Today is π-day, March  14th.  π equals 3.14 ad infinitum.   I’m hoping our local library can find me a copy of the recently published book The Shape of a Life:  One Mathematician’s Search for the Universe’s Hidden Geometry by Shing-Tung Yau and Steve Nadis.  The books share’s Yau’s effort to uncover the geometric shape of the universe’s possible hidden dimensions, but told for regular people who have trouble remembering definitions of circumference and diameter.   It’s amazing what the human mind can fathom. 

And it’s also amazing what the human mind can fathom.  We have discovered ways to destroy civilizations.  In this month’s Atlantic Magazine, there is an article about how lucky we are to still be here.  There are forces unpredictable and uncontrollable in the universe that could destroy our planet instantaneously, but we have also fathomed ways to destroy ourselves. 

They share various stories of near-miss apocalypses.  Here are two of them:

“On September 26, 1983, a Soviet duty officer named Stanislav Petrov found himself paralyzed. He was manning the Soviet Union’s early-warning system for incoming American nuclear missiles when his computer alerted him to the unthinkable: a highly reliable detection of incoming warheads. It was a nuclear first strike and the possible end of civilization. Or it was a computer malfunction. ‘The siren howled, but I just sat there for a few seconds, staring at the big, backlit, red screen with the word “launch” on it,’ Petrov later told the BBC. ‘All I had to do was to reach for the phone; to raise the direct line to our top commanders—but I couldn’t move. I felt like I was sitting on a hot frying pan ... Twenty-three minutes later I realized that nothing had happened. If there had been a real strike, then I would already know about it. It was such a relief ... they were lucky it was me on shift that night.’” 
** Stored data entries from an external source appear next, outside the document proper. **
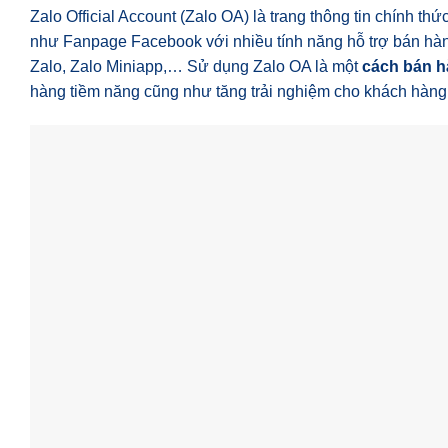
Zalo Official Account (Zalo OA) là trang thông tin chính t
như Fanpage Facebook với nhiều tính năng hỗ trợ bán hàng
Zalo, Zalo Miniapp,… Sử dụng Zalo OA là một
cách bán h
hàng tiềm năng cũng như tăng trải nghiệm cho khách hàng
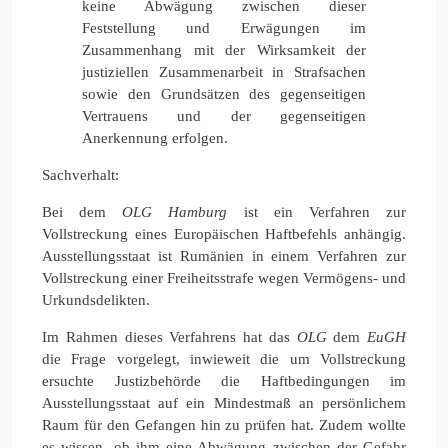
keine Abwägung zwischen dieser
Feststellung und Erwägungen im
Zusammenhang mit der Wirksamkeit der
justiziellen Zusammenarbeit in Strafsachen
sowie den Grundsätzen des gegenseitigen
Vertrauens und der gegenseitigen
Anerkennung erfolgen.
Sachverhalt:
Bei dem
OLG Hamburg
ist ein Verfahren zur
Vollstreckung eines Europäischen Haftbefehls anhängig.
Ausstellungsstaat ist Rumänien in einem Verfahren zur
Vollstreckung einer Freiheitsstrafe wegen Vermögens- und
Urkundsdelikten.
Im Rahmen dieses Verfahrens hat das
OLG
dem
EuGH
die Frage vorgelegt, inwieweit die um Vollstreckung
ersuchte Justizbehörde die Haftbedingungen im
Ausstellungsstaat auf ein Mindestmaß an persönlichem
Raum für den Gefangen hin zu prüfen hat. Zudem wollte
es wissen, ob ihm eine Abwägung zwischen der Gefahr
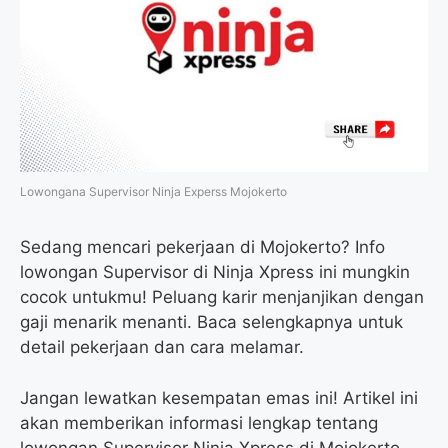
o
e
r
A
o
r
a
p
k
m
p
Lowongana Supervisor Ninja Experss Mojokerto
Sedang mencari pekerjaan di Mojokerto? Info
lowongan Supervisor di Ninja Xpress ini mungkin
cocok untukmu! Peluang karir menjanjikan dengan
gaji menarik menanti. Baca selengkapnya untuk
detail pekerjaan dan cara melamar.
Jangan lewatkan kesempatan emas ini! Artikel ini
akan memberikan informasi lengkap tentang
lowongan Supervisor Ninja Xpress di Mojokerto,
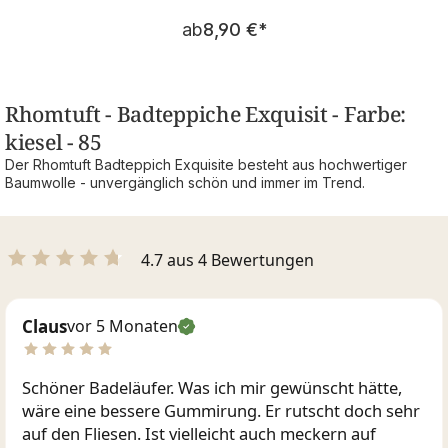
Regulärer Preis:
ab
8,90 €
*
Rhomtuft - Badteppiche Exquisit - Farbe:
kiesel - 85
Der Rhomtuft Badteppich Exquisite besteht aus hochwertiger
Baumwolle - unvergänglich schön und immer im Trend.
4.7 aus 4 Bewertungen
Claus
vor 5 Monaten
Schöner Badeläufer. Was ich mir gewünscht hätte,
wäre eine bessere Gummirung. Er rutscht doch sehr
auf den Fliesen. Ist vielleicht auch meckern auf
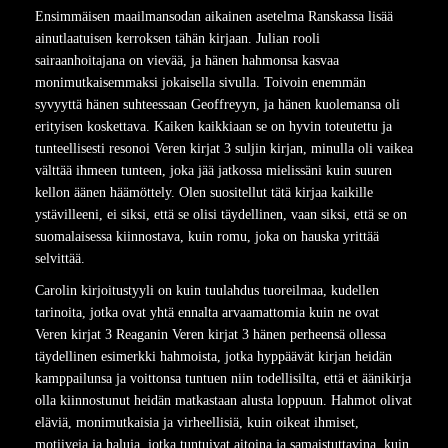
Ensimmäisen maailmansodan aikainen asetelma Ranskassa lisää
ainutlaatuisen kerroksen tähän kirjaan. Julian rooli
sairaanhoitajana on vievää, ja hänen hahmonsa kasvaa
monimutkaisemmaksi jokaisella sivulla. Toivoin enemmän
syvyyttä hänen suhteessaan Geoffreyyn, ja hänen kuolemansa oli
erityisen koskettava. Kaiken kaikkiaan se on hyvin toteutettu ja
tunteellisesti resonoi Veren kirjat 3 suljin kirjan, minulla oli vaikea
välttää ihmeen tunteen, joka jää jatkossa mielissäni kuin suuren
kellon äänen häämöttely. Olen suositellut tätä kirjaa kaikille
ystävilleeni, ei siksi, että se olisi täydellinen, vaan siksi, että se on
suomalaisessa kiinnostava, kuin romu, joka on hauska yrittää
selvittää.
Carolin kirjoitustyyli on kuin tuulahdus tuoreilmaa, kudellen
tarinoita, jotka ovat yhtä ennalta arvaamattomia kuin ne ovat
Veren kirjat 3 Reaganin Veren kirjat 3 hänen perheensä ollessa
täydellinen esimerkki hahmoista, jotka hyppäävät kirjan heidän
kamppailunsa ja voittonsa tuntuen niin todellisilta, että et äänikirja
olla kiinnostunut heidän matkastaan alusta loppuun. Hahmot olivat
eläviä, monimutkaisia ja virheellisiä, kuin oikeat ihmiset,
motiiveja ja haluja, jotka tuntuivat aitoina ja samaistuttavina, kuin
“On November 9, 1979, the U.S. national-security adviser Zbigniew Brzezinski awoke to a military assistant solemnly informing him of another all-out nuclear first strike, this time coming from the Soviet side. As he prepared to call the president to advise a counterattack, Brzezinski decided not to wake up his wife, preferring to let her die peacefully in her sleep with the rest of humanity. With moments to spare Brzezinski learned it was a false alarm.”

Life is a precarious miracle.  It is a blessing from God.  It is filled with the possible and that is amazing, amazing and possible for what we can become as the Abram and Paul selections relate, but also amazing and possible in that we can stubbornly insist on playing Russian Roulette with humanity’s very survival.  The two stories above, thank God, ended without an apocalypse, but the longer we survive the more near misses we encounter, and then our odds become increasingly risky.

During Lent let us consider the wisdom of Jesus’ love and peacefulness, not as some ivory tower idealists, but as rational people who live in an increasingly lucky world that is  sometimes only a few seconds away from complete destruction.  God has promised us the stars, but we have to be worthy of that promise.  In the meanwhile, let us trust in the protective hand of God:  “The Lord is my light and my salvation; whom shall I fear?  The Lord is the stronghold of my life; of whom shall I be afraid?